La mañana se presentó lluviosa, Inés esperaba en el salón. Retorcía en sus
manos un pañuelo. La madame entró seria, se sentó frente a ella.
—Te vas quedar. Doña Luisa, la cocinera está vieja, necesita ayuda, esa será tu
obligación, luego tendrás que estudiar, si aceptas las condiciones, bien. Sino
te vas.
—¡Acepto!
—Y acepté, te acordás Ivone.
El olor de las flores le daba vueltas la cabeza. Le costaba respirar. Inés se
aferró al cajón.
—¿Señora quiere un café? —La voz de la rubia le llegó como a través de un
túnel.
Le respondió con un gesto. No quería café, sólo quería despedirse de la única
mujer que le había enseñado algo en la vida, sin libros, sin profesores ni
exámenes ni gritos. Quería despedirse de su amiga, de su amiga Ivone.
A los dieciocho años, tuve por primera vez una mamá, fuiste vos.

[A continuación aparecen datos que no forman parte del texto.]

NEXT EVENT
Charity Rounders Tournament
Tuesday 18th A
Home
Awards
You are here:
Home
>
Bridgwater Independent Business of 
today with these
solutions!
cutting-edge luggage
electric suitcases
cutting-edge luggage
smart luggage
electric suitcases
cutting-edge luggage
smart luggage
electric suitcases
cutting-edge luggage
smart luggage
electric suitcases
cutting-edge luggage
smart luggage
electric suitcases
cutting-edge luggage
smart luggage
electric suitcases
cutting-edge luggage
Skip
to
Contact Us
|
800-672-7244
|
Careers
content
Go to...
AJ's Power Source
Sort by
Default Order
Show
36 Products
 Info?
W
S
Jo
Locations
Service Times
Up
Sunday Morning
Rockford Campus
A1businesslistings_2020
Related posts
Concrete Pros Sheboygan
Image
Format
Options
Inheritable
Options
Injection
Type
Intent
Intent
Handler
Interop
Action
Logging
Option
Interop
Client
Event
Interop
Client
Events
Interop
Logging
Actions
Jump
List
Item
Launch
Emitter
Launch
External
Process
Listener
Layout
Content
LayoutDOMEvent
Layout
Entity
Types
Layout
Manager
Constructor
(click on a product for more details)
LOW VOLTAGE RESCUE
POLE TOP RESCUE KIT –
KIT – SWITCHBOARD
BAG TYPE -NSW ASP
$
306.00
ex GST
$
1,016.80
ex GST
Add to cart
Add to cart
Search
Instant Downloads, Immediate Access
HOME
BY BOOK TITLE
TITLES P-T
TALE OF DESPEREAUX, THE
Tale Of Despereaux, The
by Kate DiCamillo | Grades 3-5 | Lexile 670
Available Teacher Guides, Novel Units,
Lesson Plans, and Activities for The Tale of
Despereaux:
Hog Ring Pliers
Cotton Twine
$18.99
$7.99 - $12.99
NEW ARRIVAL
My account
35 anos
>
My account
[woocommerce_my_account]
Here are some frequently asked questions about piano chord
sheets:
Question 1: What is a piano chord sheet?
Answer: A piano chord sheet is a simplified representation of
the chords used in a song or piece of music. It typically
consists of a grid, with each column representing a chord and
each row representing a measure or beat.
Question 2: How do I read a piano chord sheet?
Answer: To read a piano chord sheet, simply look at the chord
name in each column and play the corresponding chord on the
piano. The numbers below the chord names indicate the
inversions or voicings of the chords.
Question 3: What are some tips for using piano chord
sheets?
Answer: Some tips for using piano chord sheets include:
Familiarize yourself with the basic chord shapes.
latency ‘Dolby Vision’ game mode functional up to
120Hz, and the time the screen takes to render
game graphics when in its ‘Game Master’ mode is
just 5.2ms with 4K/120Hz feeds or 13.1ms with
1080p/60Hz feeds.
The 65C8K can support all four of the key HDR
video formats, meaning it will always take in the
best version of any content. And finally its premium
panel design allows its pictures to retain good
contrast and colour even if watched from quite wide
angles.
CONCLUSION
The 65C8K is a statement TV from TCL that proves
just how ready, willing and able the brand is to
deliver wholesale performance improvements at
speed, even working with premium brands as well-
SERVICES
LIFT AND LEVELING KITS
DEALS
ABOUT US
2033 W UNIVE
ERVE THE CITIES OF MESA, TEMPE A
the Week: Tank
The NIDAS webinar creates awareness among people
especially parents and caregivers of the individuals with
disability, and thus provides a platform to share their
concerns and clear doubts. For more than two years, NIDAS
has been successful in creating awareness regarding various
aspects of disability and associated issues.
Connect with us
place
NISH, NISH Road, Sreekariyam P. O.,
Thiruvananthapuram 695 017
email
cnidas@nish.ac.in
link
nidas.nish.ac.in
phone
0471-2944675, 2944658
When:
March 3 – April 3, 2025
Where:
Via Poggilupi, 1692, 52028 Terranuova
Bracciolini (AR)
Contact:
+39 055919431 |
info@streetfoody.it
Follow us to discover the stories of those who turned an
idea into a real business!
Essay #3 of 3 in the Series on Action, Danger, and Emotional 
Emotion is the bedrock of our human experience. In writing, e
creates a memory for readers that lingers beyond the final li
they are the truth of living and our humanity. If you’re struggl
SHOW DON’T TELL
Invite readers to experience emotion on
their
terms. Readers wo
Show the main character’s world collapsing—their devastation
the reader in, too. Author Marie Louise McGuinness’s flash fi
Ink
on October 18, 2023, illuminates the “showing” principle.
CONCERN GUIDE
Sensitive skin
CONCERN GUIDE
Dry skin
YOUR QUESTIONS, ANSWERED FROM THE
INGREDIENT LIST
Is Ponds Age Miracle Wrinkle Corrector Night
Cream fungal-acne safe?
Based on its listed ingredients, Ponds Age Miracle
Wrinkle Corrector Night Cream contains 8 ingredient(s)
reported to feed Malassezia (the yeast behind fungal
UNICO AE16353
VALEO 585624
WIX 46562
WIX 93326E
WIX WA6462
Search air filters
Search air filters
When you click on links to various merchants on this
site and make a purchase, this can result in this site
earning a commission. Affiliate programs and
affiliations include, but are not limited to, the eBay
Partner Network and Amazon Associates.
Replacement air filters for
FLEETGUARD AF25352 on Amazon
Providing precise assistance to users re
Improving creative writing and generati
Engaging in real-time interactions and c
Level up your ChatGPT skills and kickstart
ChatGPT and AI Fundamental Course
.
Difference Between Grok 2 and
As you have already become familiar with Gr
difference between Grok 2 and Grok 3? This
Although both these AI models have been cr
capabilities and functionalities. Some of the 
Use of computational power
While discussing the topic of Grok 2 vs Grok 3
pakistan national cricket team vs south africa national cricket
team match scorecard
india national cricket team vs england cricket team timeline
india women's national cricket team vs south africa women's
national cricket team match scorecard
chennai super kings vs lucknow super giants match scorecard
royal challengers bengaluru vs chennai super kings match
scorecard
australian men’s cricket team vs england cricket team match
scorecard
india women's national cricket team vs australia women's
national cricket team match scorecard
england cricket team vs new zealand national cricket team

Volvió a acariciar la cara blanca. La besó en la frente.
—Que descanses en paz —le dijo entre lágrimas.
Saludo a las chicas que seguían sin entender su presencia en el lugar y salió.
Varias señoras del pueblo, reunidas en la acera de enfrente, la miraron con
asombro, intentaron acercarse, ella saludo con un movimiento de cabeza y con
gesto soberbio cruzó sin mirarlas.
Debía llegar temprano, su hija llegaba esa noche de Mendoza, y quería recibirla
con una cena especial, para algo era doctora y cocinera.